# Capacitor Types



## joelorigo (Feb 21, 2020)

Hi, This is my first post. I'm petty new to pedal building so this is going to be a rookie question. I have build a few BYOC kits and just completed a Rullywow Queen Of Bone which was the first time I use the docs to purchase the parts separately. Those build documents list the types of capacitor used - ceramic, metal film, etc. I notice in the build docs on the pedals just list capacitor values. How is it that I know which capacitor to use for these builds?


----------



## Nostradoomus (Feb 21, 2020)

This site is a bit different in that a bit of knowledge is assumed. As far as I can tell it’s a one man operation so I don’t think there is time to be updating the hundreds of build documents with capacitor types.

That’s not to say we aren’t helpful though! 

For the most part, anything in the picofarad (pf) value will be a small ceramic capacitor. Anything in the nanofarad (nf) will be a film box type and anything in the microfarad (uf) will be an electrolytic. There are, of course, deviations from these rules (1uf ceramic caps come up a lot) so your best bet is to reference the spacing/shape on the board yourself.

If you are still a bit lost, post the project you are intent on building and we can for sure help you with it.


----------



## DGWVI (Feb 21, 2020)

Generally speaking values in the pf (Picofarad) range will be ceramic, nf (nanofarad) will be film, and uf (microfarad) will be electrolytic.
Personally, I use multilayer ceramic capacitors for all ceramics and films. They're physically smaller than typical box type or chicklet type film caps


----------



## joelorigo (Feb 21, 2020)

Thant makes sense. Thanks guys!


----------



## Cucurbitam0schata (Feb 21, 2020)

I'm a visual person, so I've drawn this down *real big* on my scratch paper to get it in my head to help me remember p < n < u. Specifically:
1000 pF = 1nF
1000nF = 1uF

@Nostradoomus and @DGWVI are all over it. To repeat: 1 uF nonpolarized caps do come up every once in a while (...CDXL Reissue Envelop Filter, whoops!). Do take note of the shapes/spacing for those ~1uF caps. 

I just wrote this up on reddit a couple weeks ago when someone else asked a similar question. So, I thought to paste it below if you want a few more explicit details (Not to out-do the pros who already weighed in.  From one noob to another, cheers!)  

//

In general, these the guidelines below are what I've used. Worked for me when building my PedalPCB projects. I really liked the "intro" pages over at tagboard effects. Check it out.

*uF = Aluminum Electrolytic / Tantalum* - These are the polarized ones. I've used electrolytics for the round, polarized capacitor, tantalums last longer though. Easy way to find them is they usually are listed in the uF range on these build docs. Make sure they are rated for over 16V, you can find most around 50V. When you start get

*nF = Mylar film / Polyester Boxes *- Nonpolarized. You can get a little creative with the box capacitors, but like others have said - be careful of them getting too big. I got a pack of 100 nF mylar film "greenies", just to play around with them and see if they could fit... and they're huge compared to the standard sized polyester boxes. In general, the smaller nF "greenies" will fit, just be wary of going past 50 nF or so. Make sure they are rated over 16V. I've had some creative soldering jobs with big greenies...

======

### What you need to do
- a) Reproduce the stretch of the capacitor thread from "That’s not to" through "will be electrolytic.".
- b) Answer these from the capacitor thread:
(i) What type of capacitor do values in the picofarad range generally call for?
(ii) What kind of capacitor does DGWVI use for all ceramics and films?
(iii) What voltage should the uF capacitors be rated over?

[Bounding boxes with keypoints]
======

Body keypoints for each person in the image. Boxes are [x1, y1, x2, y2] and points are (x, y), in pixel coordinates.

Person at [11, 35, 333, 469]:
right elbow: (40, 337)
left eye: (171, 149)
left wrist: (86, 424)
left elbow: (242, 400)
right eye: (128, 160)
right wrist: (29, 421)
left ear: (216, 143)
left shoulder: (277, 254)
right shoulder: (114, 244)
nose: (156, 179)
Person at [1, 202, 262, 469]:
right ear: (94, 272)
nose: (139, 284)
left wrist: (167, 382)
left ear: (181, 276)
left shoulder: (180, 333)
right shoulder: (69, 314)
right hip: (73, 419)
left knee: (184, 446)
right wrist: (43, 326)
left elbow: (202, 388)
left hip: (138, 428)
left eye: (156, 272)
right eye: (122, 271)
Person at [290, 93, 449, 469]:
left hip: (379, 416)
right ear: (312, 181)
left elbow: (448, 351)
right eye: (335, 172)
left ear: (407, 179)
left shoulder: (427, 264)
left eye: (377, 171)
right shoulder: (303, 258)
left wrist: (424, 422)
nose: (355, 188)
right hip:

======

### Answers to the tasks
- a)
That’s not to say we aren’t helpful though! 

For the most part, anything in the picofarad (pf) value will be a small ceramic capacitor. Anything in the nanofarad (nf) will be a film box type and anything in the microfarad (uf) will be an electrolytic. There are, of course, deviations from these rules (1uf ceramic caps come up a lot) so your best bet is to reference the spacing/shape on the board yourself.

If you are still a bit lost, post the project you are intent on building and we can for sure help you with it.


----------



## DGWVI (Feb 21, 2020)

Generally speaking values in the pf (Picofarad) range will be ceramic, nf (nanofarad) will be film, and uf (microfarad) will be electrolytic.

- b)
(i) Ceramic.
(ii) Multilayer ceramic capacitors.
(iii) 16V.